Does each statement agree with the copyright testimony below? 1. The proposed bill makes the manufacturer's clause a condition of copyright protection. 2. Dr. Mentha's note follows the article in Le Droit d'Auteur for July 1940. 3. On a very large scale, importing a book from abroad costs less than producing it here. Answer yes or no for each, quoting the deciding words.
──────── PROVIDED PASSAGE ────────
Senator THOMAS of Utah. Would repeal of the convention give them the manufacturer's clause?

Miss WARE. NO, but they thought that with the reapeal they could have a manufacturer's clause.

Senator THOMAS of Utah. The manufacturer's clause would have to come by legislation?

Miss WARE. Yes; but they cannot get the manufacturer's clause with the Bern Convention, not the same kind we have in our law of 1909.

The manufacturer's clause, as rewritten in our proposed bill, Senate bill 3043, is quite a different matter. In the proposed bill it is not a condition of copyright protection. It is a regulation for wholesale distribution. The matter has been argued with Dr. Mentha, of the Bern Union, and at first, before he saw the text of our bill, he thought, from questions asked of him, that the situation was exactly the same as under the law of 1909. But when we sent him the text of the bill, and after a certain article which Dr. Ladas prepared was sent in and published in July 1940, he reexamined the bill and wrote a note which follows the article in Le Droit d'Auteur for July 1940, in which he concedes that the form of the manufacturing clause in our proposed bill is not a condition of copyright, but a regulation for wholesale distribution.

In that clause the only danger to the individual author losing his copyright is through exceeding the number of copies he is permitted to distribute at a trial sale. It might take too long to enter into all the arguments of cost of production, but publishers and others who have investigated it argue quite clearly that when it is known that an English book will sell and the test is about 500 or 700 volumes— when it is known it will sell quickly, it is more profitable to publish here for quick distribution than to import. We have also collected comparative figures of the cost of importing the same book from abroad and of producing it here, and it is cheaper to reproduce it here than it is to import it from abroad, when you are doing it on a very large scale. Consequently, from the trade practice point of view, from the labor point of view, and from the Berne union point of view, the proposal we make seems to be a good working basis.
──────── DATASET RECORDS ────────
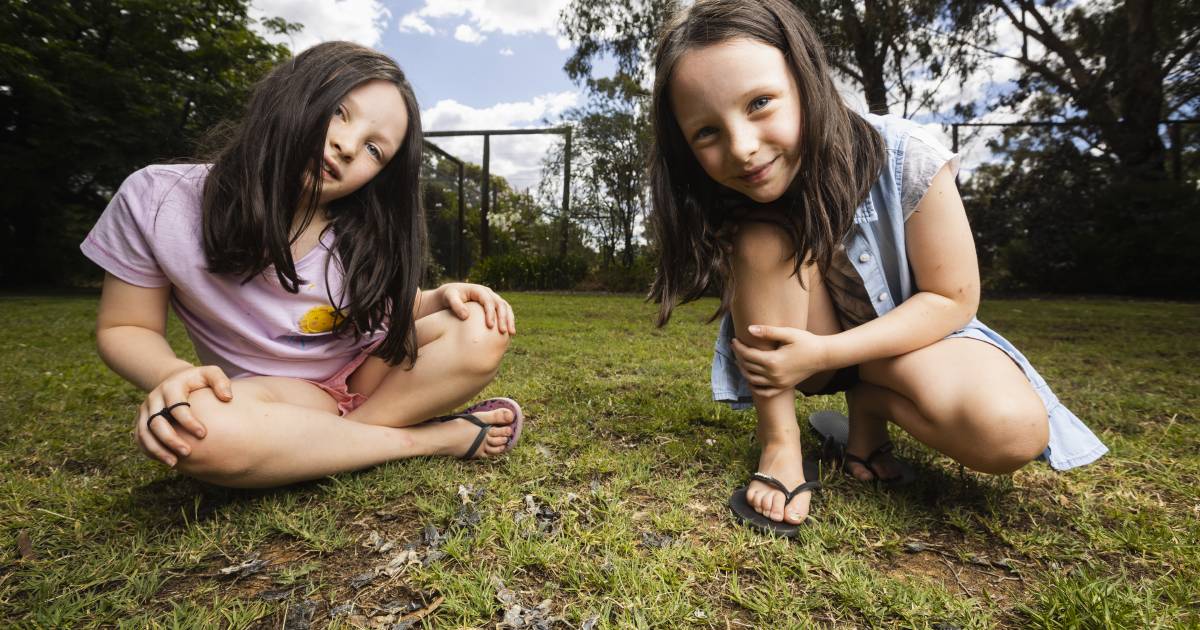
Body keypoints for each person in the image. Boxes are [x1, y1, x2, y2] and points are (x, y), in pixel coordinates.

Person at [646, 0, 1106, 536]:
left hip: (907, 343)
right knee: (762, 239)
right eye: (707, 133)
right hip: (804, 355)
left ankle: (870, 405)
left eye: (761, 102)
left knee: (1011, 433)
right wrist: (812, 359)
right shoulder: (732, 197)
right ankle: (781, 443)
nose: (743, 148)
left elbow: (953, 300)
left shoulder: (907, 153)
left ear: (807, 78)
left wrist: (830, 353)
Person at [81, 42, 523, 489]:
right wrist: (173, 376)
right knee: (192, 428)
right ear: (291, 91)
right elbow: (124, 326)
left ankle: (324, 446)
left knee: (483, 328)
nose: (348, 146)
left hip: (369, 377)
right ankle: (429, 440)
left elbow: (383, 312)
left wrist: (438, 297)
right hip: (274, 396)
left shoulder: (360, 229)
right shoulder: (157, 200)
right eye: (338, 111)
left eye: (374, 149)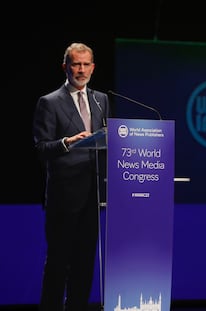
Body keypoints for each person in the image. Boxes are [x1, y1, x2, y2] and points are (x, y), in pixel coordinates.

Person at [32, 42, 109, 311]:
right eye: (76, 64)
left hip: (93, 196)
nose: (81, 70)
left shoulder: (102, 100)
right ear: (65, 66)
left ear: (93, 67)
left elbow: (105, 143)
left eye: (86, 64)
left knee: (85, 263)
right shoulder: (49, 102)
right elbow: (41, 148)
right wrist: (67, 142)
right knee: (58, 263)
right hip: (63, 199)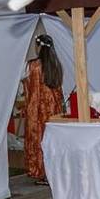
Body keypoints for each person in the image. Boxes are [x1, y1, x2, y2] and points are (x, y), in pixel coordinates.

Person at [22, 34, 65, 184]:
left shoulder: (33, 66)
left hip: (38, 108)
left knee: (39, 139)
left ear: (39, 47)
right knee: (53, 141)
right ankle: (54, 172)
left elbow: (30, 88)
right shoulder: (56, 65)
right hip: (54, 109)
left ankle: (42, 172)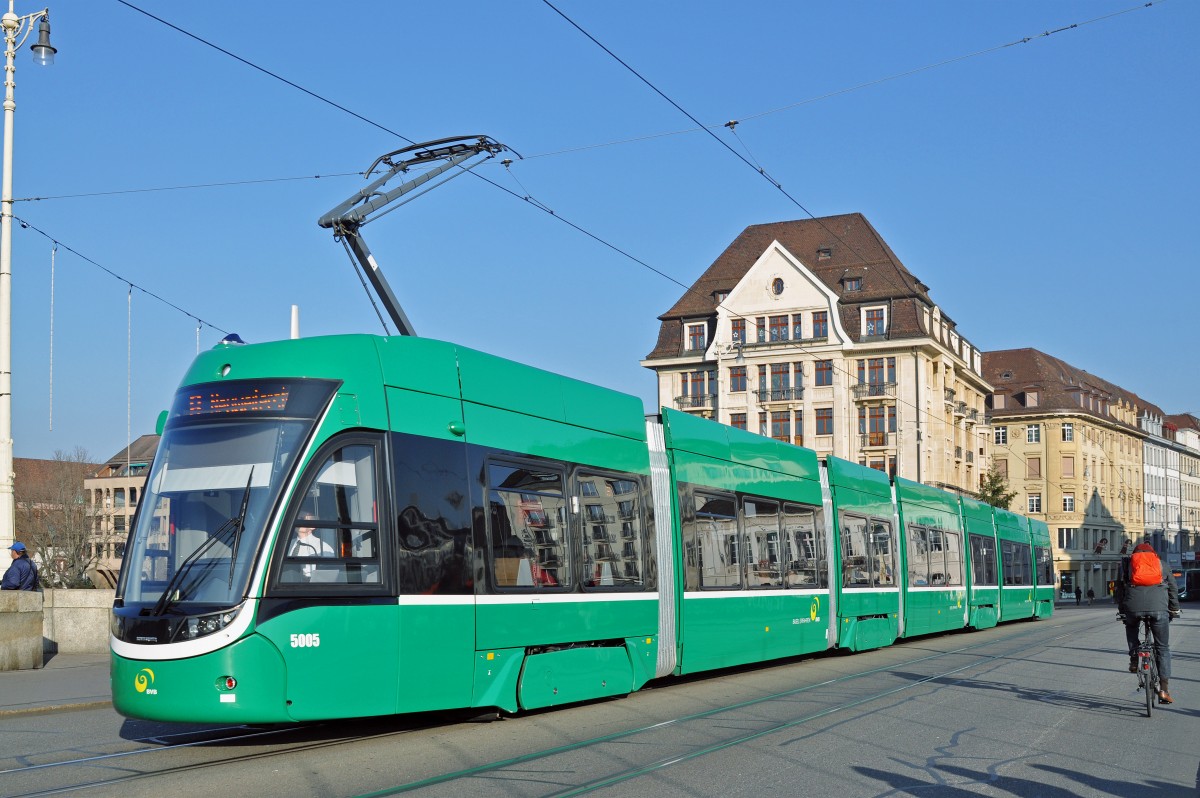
────────
WRITTEN RESPONSE =
1. No: "In the proposed bill it is not a condition of copyright protection."
2. Yes: "wrote a note which follows the article in Le Droit d'Auteur for July 1940"
3. No: "it is cheaper to reproduce it here than it is to import it from abroad, when you are doing it on a very large scale."